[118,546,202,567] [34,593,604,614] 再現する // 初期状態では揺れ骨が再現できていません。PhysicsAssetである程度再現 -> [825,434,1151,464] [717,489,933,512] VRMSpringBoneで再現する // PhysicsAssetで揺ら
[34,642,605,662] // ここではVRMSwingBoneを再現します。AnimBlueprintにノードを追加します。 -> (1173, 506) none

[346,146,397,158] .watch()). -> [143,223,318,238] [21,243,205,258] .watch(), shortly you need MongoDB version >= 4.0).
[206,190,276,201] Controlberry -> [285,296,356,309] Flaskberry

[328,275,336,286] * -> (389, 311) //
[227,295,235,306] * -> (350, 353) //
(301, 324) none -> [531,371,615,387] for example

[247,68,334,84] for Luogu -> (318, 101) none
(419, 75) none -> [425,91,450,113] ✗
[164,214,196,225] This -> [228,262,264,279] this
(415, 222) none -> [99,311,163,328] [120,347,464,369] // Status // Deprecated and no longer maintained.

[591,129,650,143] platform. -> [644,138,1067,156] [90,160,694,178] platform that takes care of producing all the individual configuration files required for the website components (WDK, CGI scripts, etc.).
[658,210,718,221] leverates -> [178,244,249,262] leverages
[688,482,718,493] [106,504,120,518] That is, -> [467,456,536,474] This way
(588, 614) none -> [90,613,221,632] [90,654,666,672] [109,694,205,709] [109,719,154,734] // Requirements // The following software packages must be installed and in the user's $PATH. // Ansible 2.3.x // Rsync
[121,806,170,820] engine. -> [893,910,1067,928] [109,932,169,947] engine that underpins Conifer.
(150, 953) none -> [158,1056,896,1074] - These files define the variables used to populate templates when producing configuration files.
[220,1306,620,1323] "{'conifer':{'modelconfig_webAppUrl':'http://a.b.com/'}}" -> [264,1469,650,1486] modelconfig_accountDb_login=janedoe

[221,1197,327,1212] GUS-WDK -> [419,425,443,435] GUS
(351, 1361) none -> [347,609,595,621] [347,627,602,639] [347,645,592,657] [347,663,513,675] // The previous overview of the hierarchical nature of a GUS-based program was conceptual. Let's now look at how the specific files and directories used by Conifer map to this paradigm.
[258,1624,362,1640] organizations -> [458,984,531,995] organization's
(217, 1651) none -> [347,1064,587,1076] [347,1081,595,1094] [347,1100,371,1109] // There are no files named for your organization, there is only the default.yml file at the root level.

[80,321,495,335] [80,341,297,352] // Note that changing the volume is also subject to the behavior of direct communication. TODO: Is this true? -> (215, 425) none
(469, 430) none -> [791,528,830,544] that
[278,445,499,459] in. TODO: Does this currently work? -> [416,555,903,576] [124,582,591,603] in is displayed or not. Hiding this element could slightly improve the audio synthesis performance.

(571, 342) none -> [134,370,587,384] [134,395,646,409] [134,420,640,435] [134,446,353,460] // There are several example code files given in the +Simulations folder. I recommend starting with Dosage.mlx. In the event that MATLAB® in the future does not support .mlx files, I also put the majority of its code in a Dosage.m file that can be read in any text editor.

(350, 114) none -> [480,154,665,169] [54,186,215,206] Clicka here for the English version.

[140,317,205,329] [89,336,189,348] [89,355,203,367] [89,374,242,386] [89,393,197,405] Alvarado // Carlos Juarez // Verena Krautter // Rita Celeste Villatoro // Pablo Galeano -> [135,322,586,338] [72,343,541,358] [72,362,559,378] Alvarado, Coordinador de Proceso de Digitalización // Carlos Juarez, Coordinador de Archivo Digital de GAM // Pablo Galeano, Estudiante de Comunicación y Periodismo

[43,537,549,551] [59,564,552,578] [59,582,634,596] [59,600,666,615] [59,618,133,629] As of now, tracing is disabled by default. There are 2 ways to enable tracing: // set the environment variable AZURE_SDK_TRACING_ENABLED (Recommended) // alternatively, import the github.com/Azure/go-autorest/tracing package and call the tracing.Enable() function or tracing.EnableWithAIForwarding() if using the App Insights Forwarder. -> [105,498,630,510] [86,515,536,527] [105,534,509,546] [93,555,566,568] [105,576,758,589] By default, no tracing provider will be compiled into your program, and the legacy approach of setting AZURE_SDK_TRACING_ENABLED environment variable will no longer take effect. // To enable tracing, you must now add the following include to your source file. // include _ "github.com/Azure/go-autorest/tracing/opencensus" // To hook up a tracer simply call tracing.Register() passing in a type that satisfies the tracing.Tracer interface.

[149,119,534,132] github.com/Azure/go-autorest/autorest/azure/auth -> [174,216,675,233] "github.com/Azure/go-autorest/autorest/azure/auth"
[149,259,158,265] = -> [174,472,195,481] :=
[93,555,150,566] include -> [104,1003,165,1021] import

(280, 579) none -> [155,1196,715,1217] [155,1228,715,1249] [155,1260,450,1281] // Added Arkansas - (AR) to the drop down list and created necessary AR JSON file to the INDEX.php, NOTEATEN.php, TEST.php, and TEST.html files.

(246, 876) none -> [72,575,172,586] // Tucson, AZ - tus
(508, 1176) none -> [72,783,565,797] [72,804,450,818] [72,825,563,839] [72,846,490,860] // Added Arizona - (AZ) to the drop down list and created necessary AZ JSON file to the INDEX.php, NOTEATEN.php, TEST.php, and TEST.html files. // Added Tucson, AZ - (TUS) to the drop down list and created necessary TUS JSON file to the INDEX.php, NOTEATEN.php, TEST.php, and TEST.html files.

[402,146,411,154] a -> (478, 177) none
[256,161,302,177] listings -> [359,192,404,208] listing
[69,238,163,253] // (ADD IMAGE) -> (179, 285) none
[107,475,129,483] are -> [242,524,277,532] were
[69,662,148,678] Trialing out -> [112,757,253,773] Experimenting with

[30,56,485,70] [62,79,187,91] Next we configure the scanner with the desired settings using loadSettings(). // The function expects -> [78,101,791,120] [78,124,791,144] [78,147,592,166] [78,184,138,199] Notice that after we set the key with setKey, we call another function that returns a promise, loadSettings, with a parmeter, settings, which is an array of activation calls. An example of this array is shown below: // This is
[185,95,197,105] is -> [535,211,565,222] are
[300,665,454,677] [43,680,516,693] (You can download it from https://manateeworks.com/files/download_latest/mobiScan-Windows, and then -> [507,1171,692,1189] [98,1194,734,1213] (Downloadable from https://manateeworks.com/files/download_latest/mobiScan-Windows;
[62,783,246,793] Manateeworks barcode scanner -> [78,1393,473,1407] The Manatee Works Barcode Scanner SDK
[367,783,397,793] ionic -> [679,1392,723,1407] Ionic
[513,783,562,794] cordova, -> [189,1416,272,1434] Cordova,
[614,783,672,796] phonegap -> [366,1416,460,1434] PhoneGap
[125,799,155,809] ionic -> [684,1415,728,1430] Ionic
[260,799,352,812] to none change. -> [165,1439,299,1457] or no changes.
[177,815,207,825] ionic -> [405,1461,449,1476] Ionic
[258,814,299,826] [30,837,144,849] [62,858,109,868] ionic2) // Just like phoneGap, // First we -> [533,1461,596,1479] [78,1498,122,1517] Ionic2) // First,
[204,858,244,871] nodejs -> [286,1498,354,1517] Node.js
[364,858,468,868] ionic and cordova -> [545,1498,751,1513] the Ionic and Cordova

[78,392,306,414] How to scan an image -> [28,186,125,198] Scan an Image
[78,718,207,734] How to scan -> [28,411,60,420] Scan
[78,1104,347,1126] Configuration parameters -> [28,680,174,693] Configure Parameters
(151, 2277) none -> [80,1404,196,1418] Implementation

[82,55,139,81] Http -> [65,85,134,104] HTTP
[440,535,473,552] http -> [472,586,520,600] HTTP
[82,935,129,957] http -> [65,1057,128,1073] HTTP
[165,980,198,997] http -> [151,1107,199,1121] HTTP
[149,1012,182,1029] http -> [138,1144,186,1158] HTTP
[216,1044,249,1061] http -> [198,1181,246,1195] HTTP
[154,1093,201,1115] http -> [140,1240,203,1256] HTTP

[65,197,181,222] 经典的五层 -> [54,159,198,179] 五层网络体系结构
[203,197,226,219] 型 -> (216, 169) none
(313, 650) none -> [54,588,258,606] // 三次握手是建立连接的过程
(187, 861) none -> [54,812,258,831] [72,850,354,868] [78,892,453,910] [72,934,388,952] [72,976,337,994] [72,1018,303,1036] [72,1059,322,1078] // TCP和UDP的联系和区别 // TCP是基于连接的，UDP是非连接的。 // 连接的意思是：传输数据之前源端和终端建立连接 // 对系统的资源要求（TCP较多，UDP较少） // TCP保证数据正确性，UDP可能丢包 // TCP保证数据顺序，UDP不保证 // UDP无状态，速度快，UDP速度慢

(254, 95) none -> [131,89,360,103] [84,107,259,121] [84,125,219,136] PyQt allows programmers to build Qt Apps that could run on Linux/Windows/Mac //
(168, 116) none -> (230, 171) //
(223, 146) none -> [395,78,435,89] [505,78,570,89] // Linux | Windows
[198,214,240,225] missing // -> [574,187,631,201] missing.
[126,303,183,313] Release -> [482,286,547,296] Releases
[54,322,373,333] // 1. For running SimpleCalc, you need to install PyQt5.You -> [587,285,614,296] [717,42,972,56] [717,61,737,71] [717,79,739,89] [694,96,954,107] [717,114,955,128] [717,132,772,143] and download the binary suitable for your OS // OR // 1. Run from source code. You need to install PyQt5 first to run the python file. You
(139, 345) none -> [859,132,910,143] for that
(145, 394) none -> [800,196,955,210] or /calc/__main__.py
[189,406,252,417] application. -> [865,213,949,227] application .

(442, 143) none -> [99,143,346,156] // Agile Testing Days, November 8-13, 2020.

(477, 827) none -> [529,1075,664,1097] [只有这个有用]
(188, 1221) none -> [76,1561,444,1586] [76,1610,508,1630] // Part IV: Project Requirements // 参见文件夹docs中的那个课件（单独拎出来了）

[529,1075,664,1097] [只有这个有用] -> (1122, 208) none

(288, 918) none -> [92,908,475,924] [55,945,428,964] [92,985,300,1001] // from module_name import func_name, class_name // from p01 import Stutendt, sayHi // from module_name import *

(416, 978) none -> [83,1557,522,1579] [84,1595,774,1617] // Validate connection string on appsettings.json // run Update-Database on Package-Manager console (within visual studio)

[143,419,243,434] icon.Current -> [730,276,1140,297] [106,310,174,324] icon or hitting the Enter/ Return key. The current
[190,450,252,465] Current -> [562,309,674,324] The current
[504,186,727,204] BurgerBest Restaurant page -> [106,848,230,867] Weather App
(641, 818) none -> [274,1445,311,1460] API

========

### Exercise brief
In the entries above, find the line holding "(571, 342) none" and the line holding "[140,317,205,329] [89,336,189,348] [89,355,203,367]"; print both of them and every line between, exactly, and nothing else.

### Completed exercise
(571, 342) none -> [134,370,587,384] [134,395,646,409] [134,420,640,435] [134,446,353,460] // There are several example code files given in the +Simulations folder. I recommend starting with Dosage.mlx. In the event that MATLAB® in the future does not support .mlx files, I also put the majority of its code in a Dosage.m file that can be read in any text editor.

(350, 114) none -> [480,154,665,169] [54,186,215,206] Clicka here for the English version.

[140,317,205,329] [89,336,189,348] [89,355,203,367] [89,374,242,386] [89,393,197,405] Alvarado // Carlos Juarez // Verena Krautter // Rita Celeste Villatoro // Pablo Galeano -> [135,322,586,338] [72,343,541,358] [72,362,559,378] Alvarado, Coordinador de Proceso de Digitalización // Carlos Juarez, Coordinador de Archivo Digital de GAM // Pablo Galeano, Estudiante de Comunicación y Periodismo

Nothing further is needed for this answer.